The cast also includes Kristin Booth, Tammy Isbell and Peter Keleghan as colleagues of Leonard's at the paper, Leah Pinsent as Grand Rock's mayor Jane Davis, and Art Hindle, David Reale, Josette Halpert, Ryan Worthing, Lorna Wright, Darcy Gerhart, Darcy Campbell, Shauna Bailey and Joyce Cyr in supporting roles.

==Production==
The film was inspired by the case of Stephen Glass, an American journalist who lost his job in 1998 after it was determined that many of the articles he had written for The New Republic contained fabrications.

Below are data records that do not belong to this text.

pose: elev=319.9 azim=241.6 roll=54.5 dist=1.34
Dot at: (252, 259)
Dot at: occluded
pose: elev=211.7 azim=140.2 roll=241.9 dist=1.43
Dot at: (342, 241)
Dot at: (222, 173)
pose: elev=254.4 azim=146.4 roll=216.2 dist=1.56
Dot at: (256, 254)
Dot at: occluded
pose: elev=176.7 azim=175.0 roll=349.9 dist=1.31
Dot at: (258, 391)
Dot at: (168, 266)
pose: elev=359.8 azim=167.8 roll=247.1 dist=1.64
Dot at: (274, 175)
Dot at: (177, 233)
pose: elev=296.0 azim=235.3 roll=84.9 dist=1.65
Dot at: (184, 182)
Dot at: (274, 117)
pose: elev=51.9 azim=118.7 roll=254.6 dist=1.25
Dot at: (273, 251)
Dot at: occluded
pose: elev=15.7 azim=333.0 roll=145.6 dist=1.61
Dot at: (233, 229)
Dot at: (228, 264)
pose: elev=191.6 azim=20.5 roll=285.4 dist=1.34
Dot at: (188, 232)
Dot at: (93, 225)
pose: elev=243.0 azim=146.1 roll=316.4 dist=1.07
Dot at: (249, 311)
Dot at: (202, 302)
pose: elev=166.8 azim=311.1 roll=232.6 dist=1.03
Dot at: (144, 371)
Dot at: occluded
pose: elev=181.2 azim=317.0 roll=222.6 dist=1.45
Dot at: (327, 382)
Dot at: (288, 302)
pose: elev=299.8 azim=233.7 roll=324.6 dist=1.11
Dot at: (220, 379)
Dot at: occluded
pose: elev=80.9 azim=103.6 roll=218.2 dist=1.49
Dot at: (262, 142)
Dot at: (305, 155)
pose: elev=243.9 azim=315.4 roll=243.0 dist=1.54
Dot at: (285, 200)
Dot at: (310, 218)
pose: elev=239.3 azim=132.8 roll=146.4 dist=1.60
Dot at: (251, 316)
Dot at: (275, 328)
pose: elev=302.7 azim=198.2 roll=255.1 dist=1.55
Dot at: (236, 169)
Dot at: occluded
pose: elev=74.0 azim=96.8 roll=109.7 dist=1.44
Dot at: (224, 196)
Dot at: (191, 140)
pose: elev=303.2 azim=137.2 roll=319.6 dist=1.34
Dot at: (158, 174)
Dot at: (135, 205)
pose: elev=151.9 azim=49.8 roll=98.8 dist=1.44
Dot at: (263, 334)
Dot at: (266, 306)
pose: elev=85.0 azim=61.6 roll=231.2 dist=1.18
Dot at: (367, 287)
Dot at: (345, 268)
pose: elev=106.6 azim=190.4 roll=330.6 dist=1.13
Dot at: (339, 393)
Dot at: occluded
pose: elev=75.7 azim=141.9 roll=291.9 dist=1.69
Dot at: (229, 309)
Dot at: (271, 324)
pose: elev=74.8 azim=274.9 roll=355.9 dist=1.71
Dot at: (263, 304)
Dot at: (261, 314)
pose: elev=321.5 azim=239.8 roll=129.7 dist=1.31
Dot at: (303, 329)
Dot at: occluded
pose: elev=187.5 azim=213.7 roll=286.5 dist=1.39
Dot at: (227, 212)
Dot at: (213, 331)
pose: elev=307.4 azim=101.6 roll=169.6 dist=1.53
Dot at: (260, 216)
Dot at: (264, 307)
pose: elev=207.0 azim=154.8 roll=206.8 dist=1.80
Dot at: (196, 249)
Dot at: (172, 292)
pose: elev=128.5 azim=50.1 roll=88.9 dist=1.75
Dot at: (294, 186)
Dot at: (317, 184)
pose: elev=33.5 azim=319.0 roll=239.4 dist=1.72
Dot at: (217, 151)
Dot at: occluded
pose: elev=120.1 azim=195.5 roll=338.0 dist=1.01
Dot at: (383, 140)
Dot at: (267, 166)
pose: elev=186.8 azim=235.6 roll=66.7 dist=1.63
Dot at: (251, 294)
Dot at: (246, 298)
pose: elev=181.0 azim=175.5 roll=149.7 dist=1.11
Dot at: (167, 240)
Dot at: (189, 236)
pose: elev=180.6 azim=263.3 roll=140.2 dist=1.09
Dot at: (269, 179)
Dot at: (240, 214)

Perlmutter first pitched the project in 2009 at the Toronto International Film Festival's Pitch This competition, which Esmer was hosting, and the screenplay was subsequently developed through the Telefilm Comedy Lab program at the Canadian Film Centre. It entered production in fall 2013 in Midland, Ontario; Esmer described the town as having been so accommodating that the municipal government intentionally dug a pothole in one of its streets because it was needed as a plot point in the film, while Perlmutter noted that over 100 people showed up when a call was sent out for local residents to appear in the film as extras.

==Distribution==
The film premiered at the 2014 Cinéfest Sudbury International Film Festival. It was commercially released in winter 2015.

==Critical response==
Ken Eisner of The Georgia Straight wrote that "for his debut feature, writer-director Daniel Perlmutter keeps the proportions exactly right, balancing a steady stream of small laughs with a story that engages, mainly through the hearty efforts of actors all on the same page—Page One, you could say."

Chris Knight of the National Post opined that "while the plot has a slightly by-the-numbers feel – a tepid rom-com angle is ill-advised and does nothing for the story – it gets a lot of mileage out of its kooky concept." He added that "it’s great to see Keleghan as an older, somehow less wise version of his character from CBC’s short-lived series The Newsroom."

Brad Wheeler of The Globe and Mail called the film "a straight-faced but screwball comedy that's a little dated – rotary-dial phones? – yet absolutely pleasing. Filmed in Midland, Ont., Daniel Perlmutter's quaint (and partly crowd-sourced) feature is 87 minutes of fun time, if a little clichéd in its depiction of village mentalities and humdrumness."

==Awards==
The film received three Canadian Comedy Award nominations at the 16th Canadian Comedy Awards in 2015, for Best Film, Best Writing in a Film (Perlmutter) and Best Female Performance in a Film (McNeill).